17. Insane health care workers want to bring back masks. Anyone who promotes the use of masks for anything other than the robbing of banks is a buffoon and mind-bogglingly ignorant. For the scientific truth about mask wearing please read my small book `Proof that face masks do more harm than good’ which is packed with all solid, un-contestable scientific evidence proving beyond doubt that mask wearing isn’t just pointless but also dangerous. Anyone promoting mask wearing is clearly a collaborating traitor working for and with the conspirators. Masks are (as they always have been) an essential part of the enslavement process.
18. I recently saw a bizarre suggestion that the covid `vaccine’ should have first been tested on elderly patients in care homes. That’s indefensibly immoral and frighteningly silly. Most elderly patients in care homes are probably on prescribed medication. And any side effects they developed would have been blamed on their medication rather than the vaccine being tested. In March 2020 I suggested that the vaccine should be tested on two random cohorts of 20,000 people. That’s a big enough number for a comparison between the side effects suffered by the two groups to provide useful information when compared.
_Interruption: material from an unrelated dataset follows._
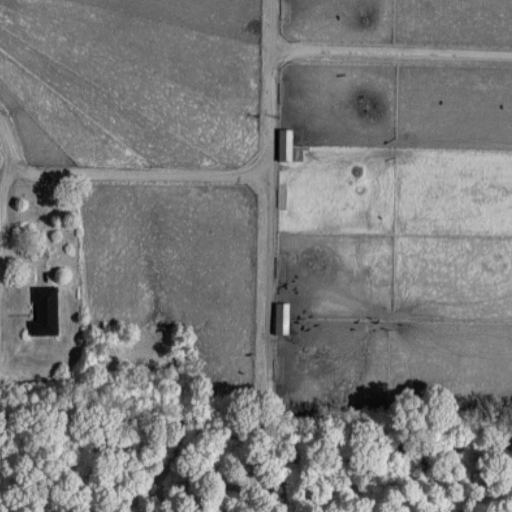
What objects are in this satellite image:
building: (284, 143)
building: (44, 310)
building: (281, 317)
If you want to know more about vaccines and vaccination programmes than the mainstream media will tell you please read my book `Anyone who tells you vaccines are safe and effective is lying: Here’s the proof’.
19. I was sitting in the conservatory trying to listen to the cricket on the radio. I was wearing a thick jumper and we had the central heating turned on. I could hardly hear the radio for the sound of the steady rain on the roof. I picked up a copy of the Financial Times and saw this headline: `Extreme summer heat will become the new normal.’ Oh, how I wish this could be so. Incidentally, a few decades ago, at this time of year, I used to have to switch TV stations to follow the Open Golf, the Test Match and the Grand Prix. Now, the BBC seems to specialise in obscure women’s sports such as underwater lacrosse and cross country hurdling.
20. Campaigners have apparently protested that NHS fertility rules discriminate against lesbians. I’m sure this is devastatingly unfair but I wonder if I am alone in thinking that the NHS should really be concentrating on trying to deal with the enormous backlog of patients waiting for treatment for cancer.